第11話 タイムリミット

 最近、蛍の様子がおかしい。

 黙っている時間や部屋に籠もる時間が増えた気がする。


 少し元気づけてやるか……。


「お前、来月誕生日だろ? 何かほしいものとかないのか?」

「……えっ? 誕生日のお祝いしてくれるんですか?」

「まぁ、ケーキとちょっとしたプレゼントくらいだけどな」

「嬉しいです。誕生日いつも一人ぼっちだったので……」


 まただ。また彼女は黙り込んだ。


「最近、静かになったな? どうした? どこか悪いのか?」

「いえ、大丈夫です。あっ、誕生日プレゼントなんですけど……、物じゃなくてもいいですか?」

「ん? 物じゃないって?」

「私、樹さんとの思い出がほしいです」


 “思い出”という言葉が気にはなったが、俺はその意味を深く考えようとは思わなかった。

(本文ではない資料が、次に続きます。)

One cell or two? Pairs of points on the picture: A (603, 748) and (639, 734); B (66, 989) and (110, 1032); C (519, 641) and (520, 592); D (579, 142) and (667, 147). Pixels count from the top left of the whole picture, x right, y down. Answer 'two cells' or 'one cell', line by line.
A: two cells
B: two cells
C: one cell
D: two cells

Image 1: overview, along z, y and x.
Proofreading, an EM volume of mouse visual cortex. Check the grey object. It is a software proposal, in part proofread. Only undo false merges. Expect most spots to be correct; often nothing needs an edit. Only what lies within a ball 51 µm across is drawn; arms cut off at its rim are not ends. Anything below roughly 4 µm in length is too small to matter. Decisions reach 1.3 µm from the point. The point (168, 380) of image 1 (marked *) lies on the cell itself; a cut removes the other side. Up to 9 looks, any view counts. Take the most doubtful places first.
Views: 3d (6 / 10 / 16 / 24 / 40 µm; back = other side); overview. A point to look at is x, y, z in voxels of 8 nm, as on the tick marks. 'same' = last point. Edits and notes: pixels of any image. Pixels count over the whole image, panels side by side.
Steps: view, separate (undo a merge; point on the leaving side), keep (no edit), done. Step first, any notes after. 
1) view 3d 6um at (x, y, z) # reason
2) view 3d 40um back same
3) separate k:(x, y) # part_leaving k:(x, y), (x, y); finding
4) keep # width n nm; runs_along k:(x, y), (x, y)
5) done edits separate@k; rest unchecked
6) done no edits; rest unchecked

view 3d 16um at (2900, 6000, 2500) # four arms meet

 その日の夜中、ふと目が覚めた俺は、隣で眠る彼女の寝顔を見つめた。

 その寝顔に今でもかつての恋人あかりを重ねて切なくなるが、最近では、それ以上に蛍のことを愛おしく思えるようになってきた。


 このまま彼女と一緒にいれば、灯のことはいつしか思い出になり、俺も前に進めるのではないだろうか。しかし、彼女には1年という期限がある。それも残りはあと1か月くらいしかないはずだ。

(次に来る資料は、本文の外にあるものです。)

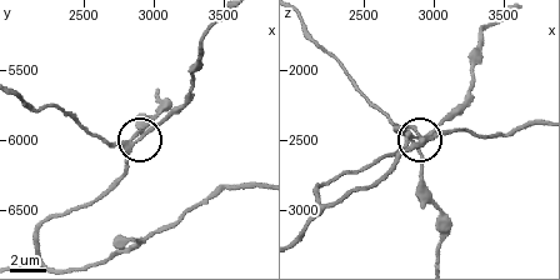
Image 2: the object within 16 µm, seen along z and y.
separate 2:(423, 155) # arms 4; two cells meet here

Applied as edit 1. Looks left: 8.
view 3d 6um at (1600, 3100, 3200) # three-way junction

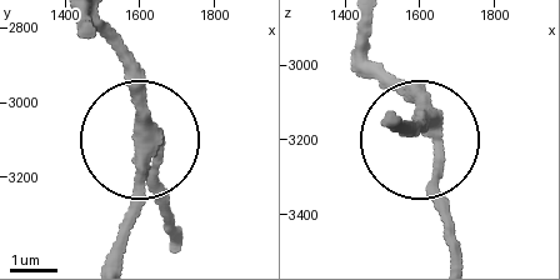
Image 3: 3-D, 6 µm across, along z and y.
keep # arms 3; continuous, no second cell

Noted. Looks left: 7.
view 3d 16um at (4350, 3100, 1600) # looks like a crossing

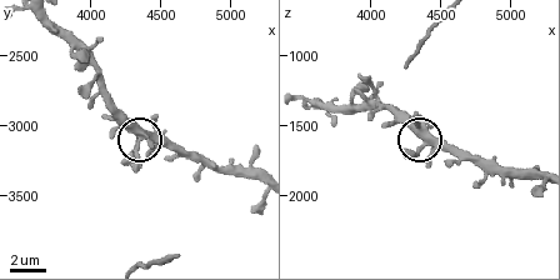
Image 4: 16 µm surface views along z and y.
view 3d 16um back same # from behind

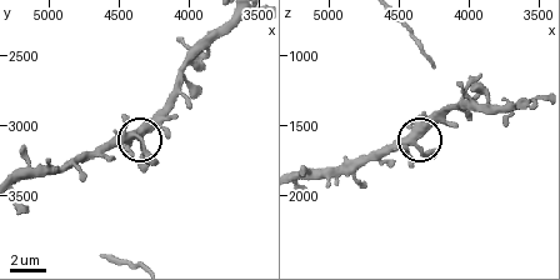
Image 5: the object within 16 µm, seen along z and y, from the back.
keep # width 410 nm; all the same cell

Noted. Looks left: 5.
view 3d 16um at (1750, 3600, 4150) # sudden change in width

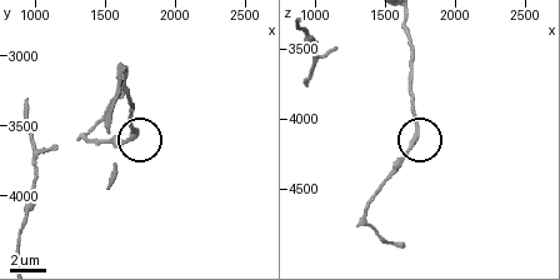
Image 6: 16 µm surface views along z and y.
keep # runs_along 6:(121, 71), (136, 135), (109, 141); all the same cell

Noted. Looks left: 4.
done edits separate@2; rest unchecked

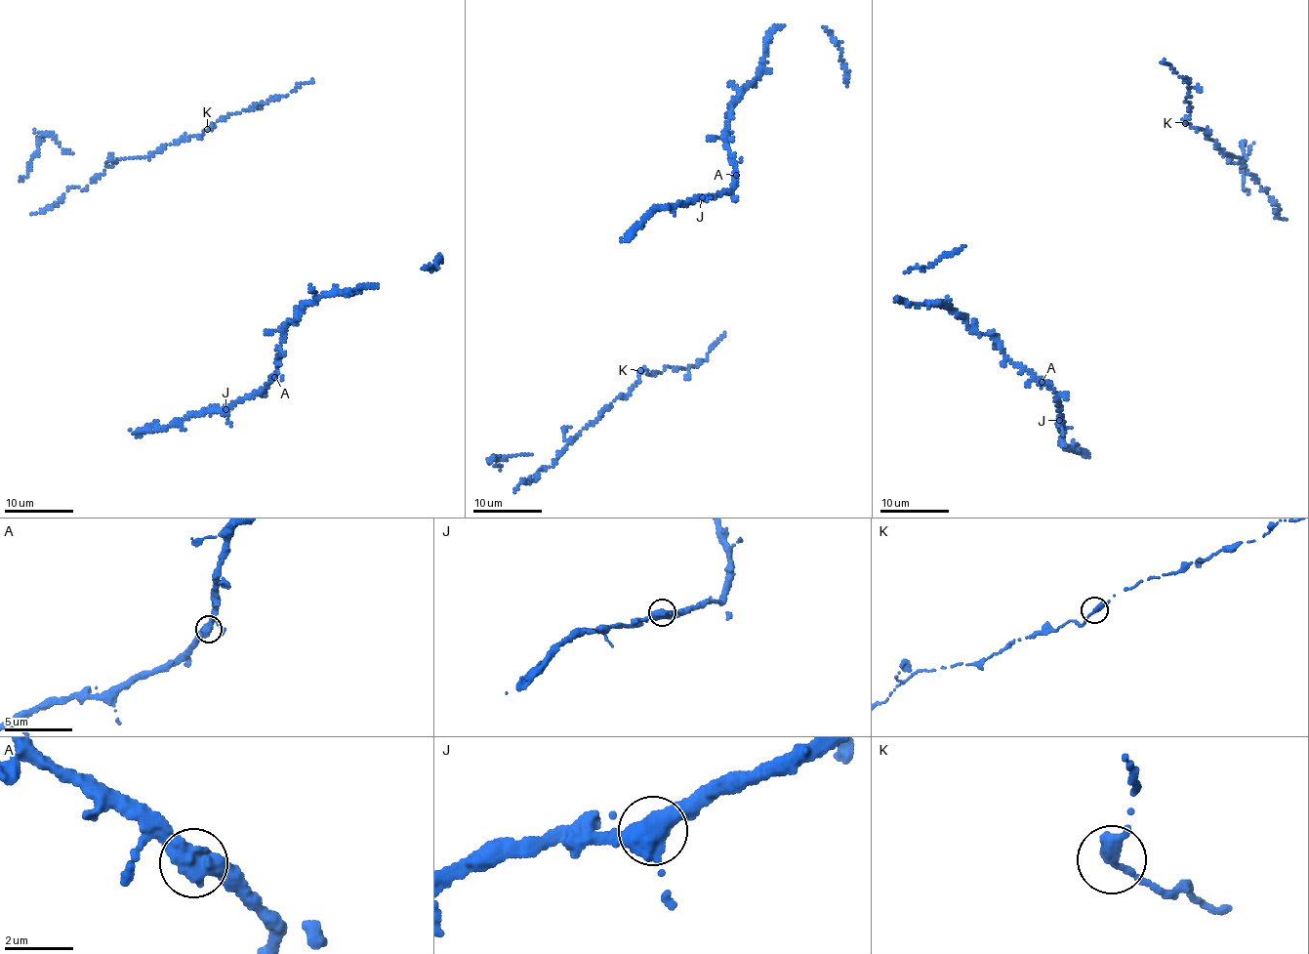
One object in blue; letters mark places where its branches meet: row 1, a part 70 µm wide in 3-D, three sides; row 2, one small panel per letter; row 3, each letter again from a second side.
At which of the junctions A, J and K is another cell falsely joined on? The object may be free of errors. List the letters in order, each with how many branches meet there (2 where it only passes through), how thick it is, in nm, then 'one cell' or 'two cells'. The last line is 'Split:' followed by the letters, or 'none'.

 どこぞの神様が決めたのか知らないが、このまま俺からのエネルギーを渡し続けるから、彼女がずっとこの世に残れるようにしてもらうことはできないだろうか……。


 そんなことを考えていると、蛍が『樹さん……』と俺の名前を呼んだ。返事をしても反応がない。どうも寝言のようだ。

 暗くてよく見えなかったが、頬に触れ初めて彼女が涙を流しているのが分かった。


 蛍……。お前、本当に最近どうしたんだ……?




 それから1か月経ち、誕生日を明日に控えたその夜、いつものように事が終わった後、俺の腕の中で蛍が信じられない一言を言った。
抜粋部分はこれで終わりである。